Given this over-use of resources, it comes at no surprise that even the fully multithreaded computation of skim matrices for 10, 250 & 1,000 nodes provided a similar speed-up factor of only 2.1 to 2.5 over the single-threaded path computation, where the larger problems presented a speed-up around 2.1 only.

In the end, computing a distance matrix for 1,000 nodes in India over a network with over 18 million directed links in 21 minutes, or under 30 minutes including pre-processing and matrix export is not particularly impressive, but it is not too shabby either, and it is probably an order of magnitude faster than doing it with GraphHopper.
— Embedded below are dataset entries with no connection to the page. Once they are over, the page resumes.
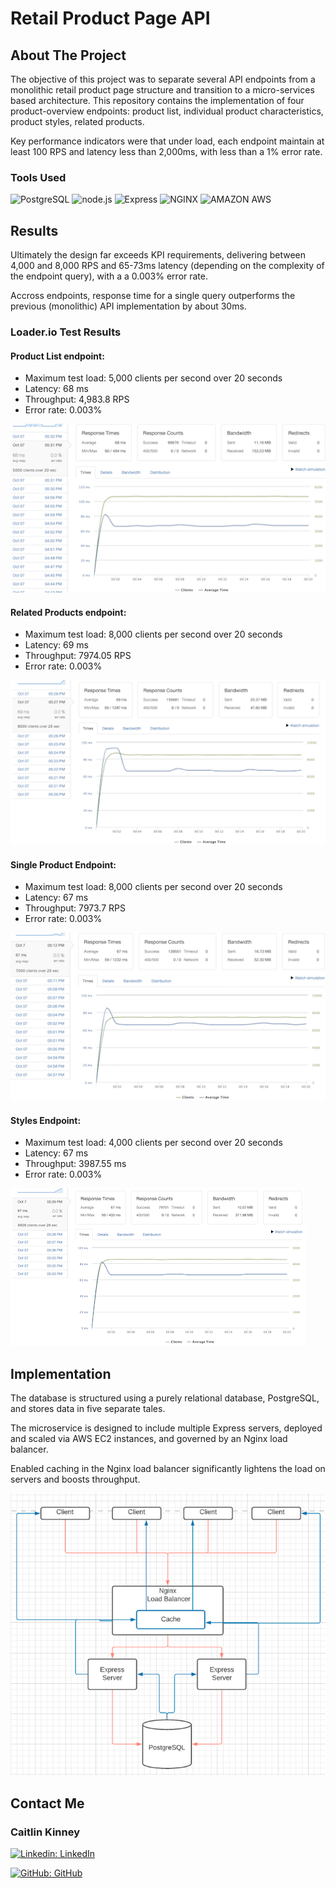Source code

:# Retail Product Page API
## About The Project
The objective of this project was to separate several API endpoints from a monolithic retail product page structure and transition to a micro-services based architecture. This repository contains the implementation of four product-overview endpoints: product list, individual product characteristics, product styles, related products.

Key performance indicators were that under load, each endpoint maintain at least 100 RPS and latency less than 2,000ms, with less than a 1% error rate.


### Tools Used
![PostgreSQL](https://img.shields.io/badge/PostgreSQL-20232A?style=for-the-badge&logo=postgresql&logoColor=blue)
![node.js](https://img.shields.io/badge/Node.js-20232A?style=for-the-badge&logo=nodedotjs&logoColor=green)
![Express](https://img.shields.io/badge/-Express-20232A?style=for-the-badge&logo=express&logoColor=yellow)
![NGINX](https://img.shields.io/badge/Nginx-20232A?style=for-the-badge&logo=nginx&logoColor=green)
![AMAZON AWS](https://img.shields.io/badge/Amazon_AWS-232F3E?style=for-the-badge&logo=amazon-aws&logoColor=white)


## Results
Ultimately the design far exceeds KPI requirements, delivering between 4,000 and 8,000 RPS and 65-73ms latency (depending on the complexity of the endpoint query), with a a 0.003% error rate.

Accross endpoints, response time for a single query outperforms the previous (monolithic) API implementation by about 30ms.

### Loader.io Test Results

#### Product List endpoint:
* Maximum test load: 5,000 clients per second over 20 seconds
* Latency: 68 ms
* Throughput: 4,983.8 RPS
* Error rate: 0.003%

![products_results]


#### Related Products endpoint:
* Maximum test load: 8,000 clients per second over 20 seconds
* Latency: 69 ms
* Throughput: 7974.05 RPS
* Error rate: 0.003%

![related_results]


#### Single Product Endpoint:
* Maximum test load: 8,000 clients per second over 20 seconds
* Latency: 67 ms
* Throughput: 7973.7 RPS
* Error rate: 0.003%

![singleProduct_results]


#### Styles Endpoint:
* Maximum test load: 4,000 clients per second over 20 seconds
* Latency: 67 ms
* Throughput: 3987.55 ms
* Error rate: 0.003%

![styles_results]


## Implementation

The database is structured using a purely relational database, PostgreSQL, and stores data in five separate tales.

The microservice is designed to include multiple Express servers, deployed and scaled via AWS EC2 instances, and governed by an Nginx load balancer.

Enabled caching in the Nginx load balancer significantly lightens the load on servers and boosts throughput.

![design]

## Contact Me

### Caitlin Kinney

[![Linkedin: LinkedIn](https://img.shields.io/badge/linkedin-%230077B5.svg?style=for-the-badge&logo=linkedin&logoColor=white&link=https://www.linkedin.com/in/caitlinkinney/)](https://www.linkedin.com/in/caitlinKinney/)

[![GitHub: GitHub](https://img.shields.io/badge/github-%23121011.svg?style=for-the-badge&logo=github&logoColor=white&link=https://github.com/thecaitlinkinney)](https://github.com/thecaitlinkinney)



<!-- Images -->
[design]: images/products_design.png
[products_results]: images/products_results.png
[related_results]: images/related_results.png
[singleProduct_results]: images/singleProduct_results.png
[styles_results]: images/styles_results.png


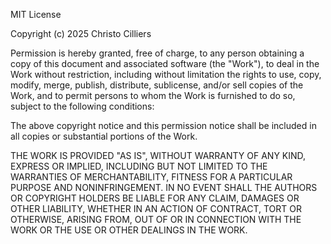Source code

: MIT License

Copyright (c) 2025 Christo Cilliers

Permission is hereby granted, free of charge, to any person obtaining a copy
of this document and associated software (the "Work"), to deal
in the Work without restriction, including without limitation the rights
to use, copy, modify, merge, publish, distribute, sublicense, and/or sell
copies of the Work, and to permit persons to whom the Work is
furnished to do so, subject to the following conditions:

The above copyright notice and this permission notice shall be included in all
copies or substantial portions of the Work.

THE WORK IS PROVIDED "AS IS", WITHOUT WARRANTY OF ANY KIND, EXPRESS OR
IMPLIED, INCLUDING BUT NOT LIMITED TO THE WARRANTIES OF MERCHANTABILITY,
FITNESS FOR A PARTICULAR PURPOSE AND NONINFRINGEMENT. IN NO EVENT SHALL THE
AUTHORS OR COPYRIGHT HOLDERS BE LIABLE FOR ANY CLAIM, DAMAGES OR OTHER
LIABILITY, WHETHER IN AN ACTION OF CONTRACT, TORT OR OTHERWISE, ARISING FROM,
OUT OF OR IN CONNECTION WITH THE WORK OR THE USE OR OTHER DEALINGS IN THE WORK.

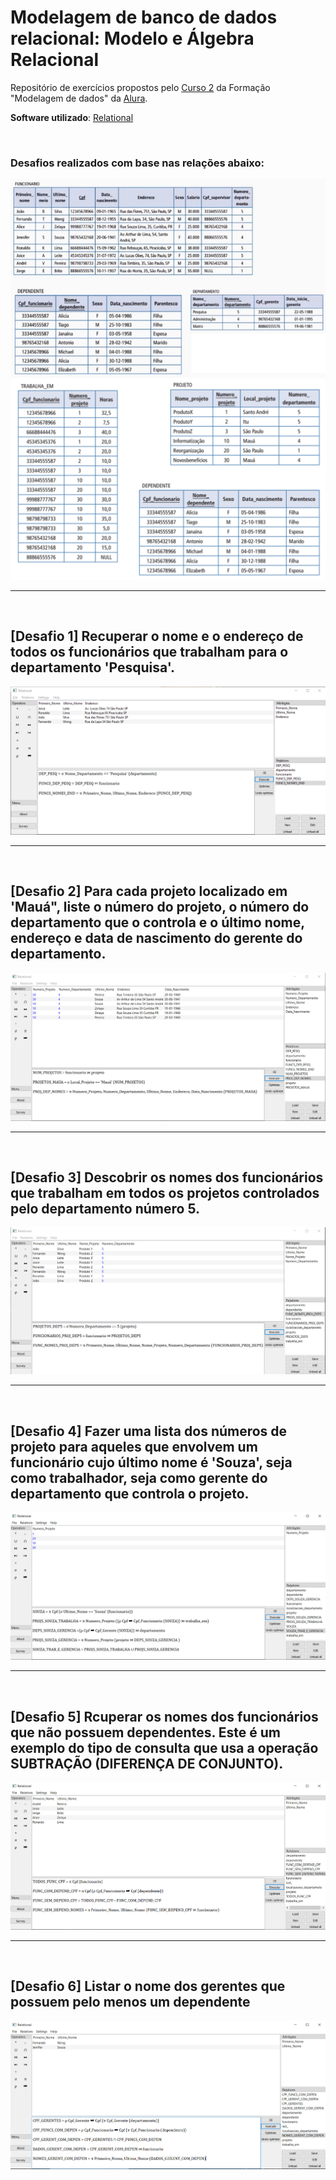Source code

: # Modelagem de banco de dados relacional: Modelo e Álgebra Relacional
Repositório de exercícios propostos pelo [Curso 2](https://cursos.alura.com.br/course/modelagem-banco-relacional-algebra-relacional-sql) da Formação "Modelagem de dados" da [Alura](https://www.alura.com.br/).

**Software utilizado**: [Relational](https://ltworf.github.io/relational/)

<br>

### Desafios realizados com base nas relações abaixo:
<img src="https://github.com/LeonarDev/Autoplay/blob/main/back-end/modelagem_db/1.DER_e_MRel/curso2/imagens/relations.png?raw=true"> <img src="https://github.com/LeonarDev/Autoplay/blob/main/back-end/modelagem_db/1.DER_e_MRel/curso2/imagens/rel_empresa4.png?raw=true">

<hr>
<br>

## [Desafio 1] Recuperar o nome e o endereço de todos os funcionários que trabalham para o departamento 'Pesquisa'.

<img src="https://github.com/LeonarDev/Autoplay/blob/main/back-end/modelagem_db/1.DER_e_MRel/curso2/desafio-1/desafio1.png?raw=true">

<hr>
<br>

## [Desafio 2] Para cada projeto localizado em 'Mauá", liste o número do projeto, o número do departamento que o controla e o último nome, endereço e data de nascimento do gerente do departamento.

<img src="https://github.com/LeonarDev/Autoplay/blob/main/back-end/modelagem_db/1.DER_e_MRel/curso2/desafio-2/desafio2.png?raw=true">

<hr>
<br>

## [Desafio 3] Descobrir os nomes dos funcionários que trabalham em todos os projetos controlados pelo departamento número 5.

<img src="https://github.com/LeonarDev/Autoplay/blob/main/back-end/modelagem_db/1.DER_e_MRel/curso2/desafio-3/desafio3.png?raw=true">

<hr>
<br>

## [Desafio 4] Fazer uma lista dos números de projeto para aqueles que envolvem um funcionário cujo último nome é 'Souza', seja como trabalhador, seja como gerente do departamento que controla o projeto.

<img src="https://github.com/LeonarDev/Autoplay/blob/main/back-end/modelagem_db/1.DER_e_MRel/curso2/desafio-4/desafio4.png?raw=true">

<hr>
<br>

## [Desafio 5] Rcuperar os nomes dos funcionários que não possuem dependentes. Este é um exemplo do tipo de consulta que usa a operação SUBTRAÇÃO (DIFERENÇA DE CONJUNTO).

<img src="https://github.com/LeonarDev/Autoplay/blob/main/back-end/modelagem_db/1.DER_e_MRel/curso2/desafio-5/desafio5.png?raw=true">

<hr>
<br>

## [Desafio 6] Listar o nome dos gerentes que possuem pelo menos um dependente

<img src="https://github.com/LeonarDev/Autoplay/blob/main/back-end/modelagem_db/1.DER_e_MRel/curso2/desafio-6/desafio6.png?raw=true">
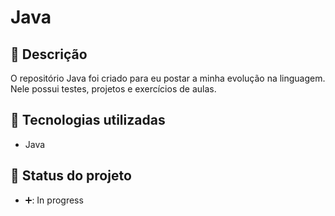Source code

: # Java

## :memo: Descrição
O repositório Java foi criado para eu postar a minha evolução na linguagem.
Nele possui testes, projetos e exercícios de aulas.

## :wrench: Tecnologias utilizadas
* Java

## :dart: Status do projeto
* ➕:  In progress
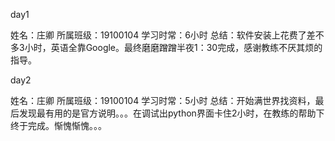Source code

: day1

姓名：庄卿
所属班级：19100104
学习时常：6小时
总结：软件安装上花费了差不多3小时，英语全靠Google。最终磨磨蹭蹭半夜1：30完成，感谢教练不厌其烦的指导。

day2

姓名：庄卿
所属班级：19100104
学习时常：5小时
总结：开始满世界找资料，最后发现最有用的是官方说明。。。在调试出python界面卡住2小时，在教练的帮助下终于完成。惭愧惭愧。。。
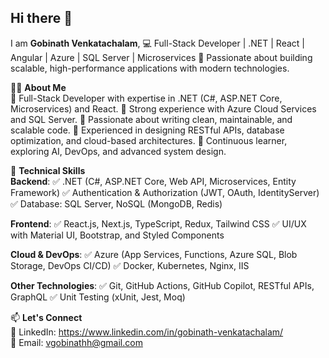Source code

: ## Hi there 👋
I am **Gobinath Venkatachalam**,
💻 Full-Stack Developer | .NET | React | Angular | Azure | SQL Server | Microservices 
🚀 Passionate about building scalable, high-performance applications with modern technologies.

👨‍💻 **About Me**  
🔹 Full-Stack Developer with expertise in .NET (C#, ASP.NET Core, Microservices) and React. 
🔹 Strong experience with Azure Cloud Services and SQL Server. 
🔹 Passionate about writing clean, maintainable, and scalable code. 
🔹 Experienced in designing RESTful APIs, database optimization, and cloud-based architectures. 
🔹 Continuous learner, exploring AI, DevOps, and advanced system design. 

🚀 **Technical Skills**     
**Backend**: 
✅ .NET (C#, ASP.NET Core, Web API, Microservices, Entity Framework) 
✅ Authentication & Authorization (JWT, OAuth, IdentityServer) 
✅ Database: SQL Server, NoSQL (MongoDB, Redis) 

**Frontend**:
✅ React.js, Next.js, TypeScript, Redux, Tailwind CSS 
✅ UI/UX with Material UI, Bootstrap, and Styled Components 

**Cloud & DevOps**: 
✅ Azure (App Services, Functions, Azure SQL, Blob Storage, DevOps CI/CD) 
✅ Docker, Kubernetes, Nginx, IIS 
     
**Other Technologies**: 
✅ Git, GitHub Actions, GitHub Copilot, RESTful APIs, GraphQL 
✅ Unit Testing (xUnit, Jest, Moq) 
    
📫 **Let's Connect**  
🔗 LinkedIn: https://www.linkedin.com/in/gobinath-venkatachalam/    
📧 Email: vgobinathh@gmail.com 
 

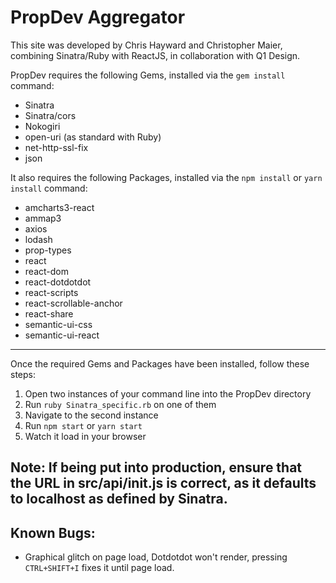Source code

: PropDev Aggregator
====================

This site was developed by Chris Hayward and Christopher Maier, combining Sinatra/Ruby with ReactJS, in collaboration with Q1 Design.

PropDev requires the following Gems, installed via the `gem install` command:

 * Sinatra
 * Sinatra/cors
 * Nokogiri
 * open-uri (as standard with Ruby)
 * net-http-ssl-fix
 * json

It also requires the following Packages, installed via the `npm install` or `yarn install` command:

 * amcharts3-react
 * ammap3
 * axios
 * lodash
 * prop-types
 * react
 * react-dom
 * react-dotdotdot
 * react-scripts
 * react-scrollable-anchor
 * react-share
 * semantic-ui-css
 * semantic-ui-react
---
Once the required Gems and Packages have been installed, follow these steps:

1. Open two instances of your command line into the PropDev directory
2. Run `ruby Sinatra_specific.rb` on one of them
3. Navigate to the second instance
4. Run `npm start` or `yarn start`
5. Watch it load in your browser

Note: If being put into production, ensure that the URL in src/api/init.js is correct, as it defaults to localhost as defined by Sinatra.
---

## Known Bugs:

 * Graphical glitch on page load, Dotdotdot won't render, pressing `CTRL+SHIFT+I` fixes it until page load.
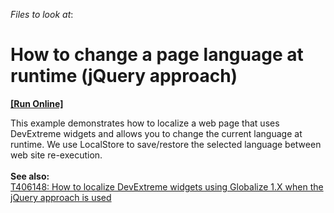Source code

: <!-- default file list -->
*Files to look at*:

<!-- default file list end -->
# How to change a page language at runtime (jQuery approach)
<!-- run online -->
**[[Run Online]](https://codecentral.devexpress.com/t426215/)**
<!-- run online end -->


This example demonstrates how to localize a web page that uses DevExtreme widgets and allows you to change the current language at runtime. We use LocalStore to save/restore the selected language between web site re-execution.<br><br><strong>See also:</strong><br><a href="https://www.devexpress.com/Support/Center/p/T406148">T406148: How to localize DevExtreme widgets using Globalize 1.X when the jQuery approach is used</a>

<br/>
It is clear, however, that in case AequilibraE evolves to also focus on this type of application, changing data type throughout the software from double to single precision in a few places could drastically reduce memory consumption, while computation efficiency during path computation will likely be greatly improved once contraction hierarchies are applied to the graphs prior to path computation.

Now to the fun part.

World networks

After I successfully downloaded the entire network for India, it occurred to me that there was nothing stopping me from replicating it to every other country on earth, and that did seem like something fun to do, so I decided to take on that.

As one can imagine, that is not something that I could process in very little time and while working on actual projects, so it took me a couple of weeks to produce all these networks and make them available online.

I am also planning to download networks for provinces/states of Countries that are simply too big (e.g. Brazil & USA), but I am happy to set it up to consider other geographies if needed.

Download it here!

Finally, it would be really fun to have this set up as a recurring process on a cloud platform to keep these networks up-to-date. Is anybody willing to foot the AWS/Google/Azure bill?